One cable says that the regime has “adopted a largely passive approach to cooperating with the U.S. against terrorist financing” and that terrorist groups such as al-Qaeda “exploit Qatar as a fundraising locale.” The cable goes on, “Although Qatar’s security services have the capability to deal with direct threats and occasionally have put that capability to use, they have been hesitant to act against known terrorists out of concern for appearing to be aligned with the U.S. and provoking reprisals.”

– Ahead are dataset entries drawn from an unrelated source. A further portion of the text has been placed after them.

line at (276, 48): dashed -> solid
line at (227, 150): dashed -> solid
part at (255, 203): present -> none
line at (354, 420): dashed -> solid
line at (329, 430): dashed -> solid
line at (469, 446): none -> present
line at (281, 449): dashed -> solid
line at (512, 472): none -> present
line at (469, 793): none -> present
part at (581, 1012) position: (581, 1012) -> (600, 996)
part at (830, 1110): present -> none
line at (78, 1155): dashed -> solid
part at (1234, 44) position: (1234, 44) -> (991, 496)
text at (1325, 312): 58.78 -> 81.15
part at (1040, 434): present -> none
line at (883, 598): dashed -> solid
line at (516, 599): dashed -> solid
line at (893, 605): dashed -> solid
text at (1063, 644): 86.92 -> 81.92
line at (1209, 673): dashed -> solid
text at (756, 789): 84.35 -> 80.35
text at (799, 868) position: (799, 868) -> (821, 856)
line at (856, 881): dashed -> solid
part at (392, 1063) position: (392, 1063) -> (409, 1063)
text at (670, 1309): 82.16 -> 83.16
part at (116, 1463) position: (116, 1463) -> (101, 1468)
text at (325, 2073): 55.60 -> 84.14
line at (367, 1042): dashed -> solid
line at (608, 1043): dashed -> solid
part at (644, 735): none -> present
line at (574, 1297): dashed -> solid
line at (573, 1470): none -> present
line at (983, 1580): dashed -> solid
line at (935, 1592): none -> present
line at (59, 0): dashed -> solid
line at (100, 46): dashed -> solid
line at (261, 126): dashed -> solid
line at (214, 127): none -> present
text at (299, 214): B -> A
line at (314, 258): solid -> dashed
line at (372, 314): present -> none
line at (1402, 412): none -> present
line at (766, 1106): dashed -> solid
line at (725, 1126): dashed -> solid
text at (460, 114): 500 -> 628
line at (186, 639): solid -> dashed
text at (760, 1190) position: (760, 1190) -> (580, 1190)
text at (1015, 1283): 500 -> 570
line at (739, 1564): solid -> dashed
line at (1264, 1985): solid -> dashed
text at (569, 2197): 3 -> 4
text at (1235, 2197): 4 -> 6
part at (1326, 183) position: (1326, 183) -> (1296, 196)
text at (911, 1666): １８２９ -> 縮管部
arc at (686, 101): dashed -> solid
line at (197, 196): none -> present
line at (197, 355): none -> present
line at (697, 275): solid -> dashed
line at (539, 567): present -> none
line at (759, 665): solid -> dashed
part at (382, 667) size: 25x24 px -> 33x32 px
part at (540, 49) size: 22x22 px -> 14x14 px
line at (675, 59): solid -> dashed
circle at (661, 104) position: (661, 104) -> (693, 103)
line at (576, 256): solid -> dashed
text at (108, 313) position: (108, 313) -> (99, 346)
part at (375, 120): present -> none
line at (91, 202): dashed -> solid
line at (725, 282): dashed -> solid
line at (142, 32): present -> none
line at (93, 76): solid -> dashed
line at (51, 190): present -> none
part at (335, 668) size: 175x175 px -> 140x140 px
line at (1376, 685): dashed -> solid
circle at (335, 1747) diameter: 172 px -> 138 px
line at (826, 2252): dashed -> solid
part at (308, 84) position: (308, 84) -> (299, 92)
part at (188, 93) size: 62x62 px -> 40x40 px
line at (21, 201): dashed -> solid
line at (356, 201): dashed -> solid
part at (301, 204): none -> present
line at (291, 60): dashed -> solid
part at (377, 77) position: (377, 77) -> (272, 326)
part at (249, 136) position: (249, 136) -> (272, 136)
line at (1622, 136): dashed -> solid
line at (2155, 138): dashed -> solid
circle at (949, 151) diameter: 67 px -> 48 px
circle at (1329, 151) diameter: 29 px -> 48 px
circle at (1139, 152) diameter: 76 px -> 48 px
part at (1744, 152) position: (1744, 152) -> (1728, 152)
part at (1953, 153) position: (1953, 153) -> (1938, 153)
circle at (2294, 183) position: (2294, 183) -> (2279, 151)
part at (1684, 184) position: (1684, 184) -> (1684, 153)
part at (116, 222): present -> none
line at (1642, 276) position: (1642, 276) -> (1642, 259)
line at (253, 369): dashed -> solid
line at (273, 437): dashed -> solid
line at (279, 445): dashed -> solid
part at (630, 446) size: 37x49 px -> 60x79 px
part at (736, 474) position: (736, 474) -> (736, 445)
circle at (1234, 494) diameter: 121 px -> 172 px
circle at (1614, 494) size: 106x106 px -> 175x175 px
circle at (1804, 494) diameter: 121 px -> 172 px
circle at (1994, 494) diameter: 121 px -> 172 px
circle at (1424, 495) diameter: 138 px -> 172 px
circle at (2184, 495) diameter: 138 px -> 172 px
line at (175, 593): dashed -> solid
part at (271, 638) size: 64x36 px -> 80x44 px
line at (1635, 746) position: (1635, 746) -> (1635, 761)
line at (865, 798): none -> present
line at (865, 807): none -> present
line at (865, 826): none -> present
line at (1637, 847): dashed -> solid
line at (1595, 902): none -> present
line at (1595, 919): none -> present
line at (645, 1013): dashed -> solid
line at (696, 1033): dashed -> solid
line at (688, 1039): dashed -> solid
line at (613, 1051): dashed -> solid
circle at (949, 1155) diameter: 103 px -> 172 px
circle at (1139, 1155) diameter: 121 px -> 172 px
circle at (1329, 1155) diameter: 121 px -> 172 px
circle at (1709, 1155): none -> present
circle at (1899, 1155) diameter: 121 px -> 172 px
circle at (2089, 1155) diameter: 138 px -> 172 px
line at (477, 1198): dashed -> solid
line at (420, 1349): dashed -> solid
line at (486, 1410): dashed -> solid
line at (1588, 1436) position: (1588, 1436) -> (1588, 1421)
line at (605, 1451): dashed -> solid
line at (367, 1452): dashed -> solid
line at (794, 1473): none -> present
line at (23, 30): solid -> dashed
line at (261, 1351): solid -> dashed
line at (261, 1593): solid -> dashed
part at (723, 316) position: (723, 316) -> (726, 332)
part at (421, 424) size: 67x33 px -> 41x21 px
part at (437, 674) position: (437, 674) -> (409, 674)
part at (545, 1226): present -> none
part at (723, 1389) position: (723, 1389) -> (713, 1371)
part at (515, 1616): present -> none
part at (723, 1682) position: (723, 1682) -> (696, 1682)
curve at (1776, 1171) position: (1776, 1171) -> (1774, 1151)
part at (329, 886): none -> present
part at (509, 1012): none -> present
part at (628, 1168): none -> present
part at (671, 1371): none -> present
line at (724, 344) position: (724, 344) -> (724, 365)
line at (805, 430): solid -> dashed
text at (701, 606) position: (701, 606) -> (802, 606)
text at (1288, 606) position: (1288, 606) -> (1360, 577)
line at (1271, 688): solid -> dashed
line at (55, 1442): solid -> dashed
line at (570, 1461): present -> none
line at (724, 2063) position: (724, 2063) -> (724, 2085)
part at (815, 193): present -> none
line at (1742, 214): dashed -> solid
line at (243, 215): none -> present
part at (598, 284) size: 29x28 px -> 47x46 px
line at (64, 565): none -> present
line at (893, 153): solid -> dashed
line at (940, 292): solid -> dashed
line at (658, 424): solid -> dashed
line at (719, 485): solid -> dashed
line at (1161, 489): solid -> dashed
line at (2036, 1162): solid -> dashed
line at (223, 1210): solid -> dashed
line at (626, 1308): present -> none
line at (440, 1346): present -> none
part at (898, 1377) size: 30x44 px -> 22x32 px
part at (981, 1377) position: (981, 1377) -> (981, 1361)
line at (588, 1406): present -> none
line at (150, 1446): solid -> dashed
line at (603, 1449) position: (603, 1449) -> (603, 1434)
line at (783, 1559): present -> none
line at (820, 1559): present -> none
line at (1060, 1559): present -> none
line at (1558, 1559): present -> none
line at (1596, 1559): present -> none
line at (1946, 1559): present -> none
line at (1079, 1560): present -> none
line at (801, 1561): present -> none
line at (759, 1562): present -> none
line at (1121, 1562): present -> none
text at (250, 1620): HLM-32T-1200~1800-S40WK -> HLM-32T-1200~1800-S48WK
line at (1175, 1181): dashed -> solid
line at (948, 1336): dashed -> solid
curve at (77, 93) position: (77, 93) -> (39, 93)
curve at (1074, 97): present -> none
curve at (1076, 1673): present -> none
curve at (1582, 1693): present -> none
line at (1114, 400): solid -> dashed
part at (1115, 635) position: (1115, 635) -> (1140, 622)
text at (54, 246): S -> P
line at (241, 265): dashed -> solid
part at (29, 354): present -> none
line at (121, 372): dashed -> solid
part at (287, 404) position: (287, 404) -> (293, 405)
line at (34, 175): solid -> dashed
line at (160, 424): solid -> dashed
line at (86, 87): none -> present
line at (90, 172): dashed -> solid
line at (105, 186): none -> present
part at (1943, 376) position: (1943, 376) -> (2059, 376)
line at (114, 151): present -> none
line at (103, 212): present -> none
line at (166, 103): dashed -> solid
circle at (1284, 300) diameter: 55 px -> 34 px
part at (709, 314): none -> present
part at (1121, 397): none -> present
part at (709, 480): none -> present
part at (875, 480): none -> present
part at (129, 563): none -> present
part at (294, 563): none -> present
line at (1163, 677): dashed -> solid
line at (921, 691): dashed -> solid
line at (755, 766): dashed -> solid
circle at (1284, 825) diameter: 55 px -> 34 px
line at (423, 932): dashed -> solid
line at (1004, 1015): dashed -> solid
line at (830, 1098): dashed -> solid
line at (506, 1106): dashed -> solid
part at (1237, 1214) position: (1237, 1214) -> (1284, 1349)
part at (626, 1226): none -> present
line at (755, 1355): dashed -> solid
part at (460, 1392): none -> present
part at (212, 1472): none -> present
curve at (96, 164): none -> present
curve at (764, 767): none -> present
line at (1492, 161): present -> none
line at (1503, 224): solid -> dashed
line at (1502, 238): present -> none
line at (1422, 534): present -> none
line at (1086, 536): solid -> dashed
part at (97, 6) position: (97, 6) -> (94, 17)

Another cable says that “Qatar will continue to use Al Jazeera as a bargaining tool to repair relationships with other countries, particularly those soured by Al Jazeera’s broadcasts, including the United States.” It also says, “Anecdotal evidence suggests, and former Al Jazeera board members have affirmed, that the United States has been portrayed more positively since the advent of the Obama administration.”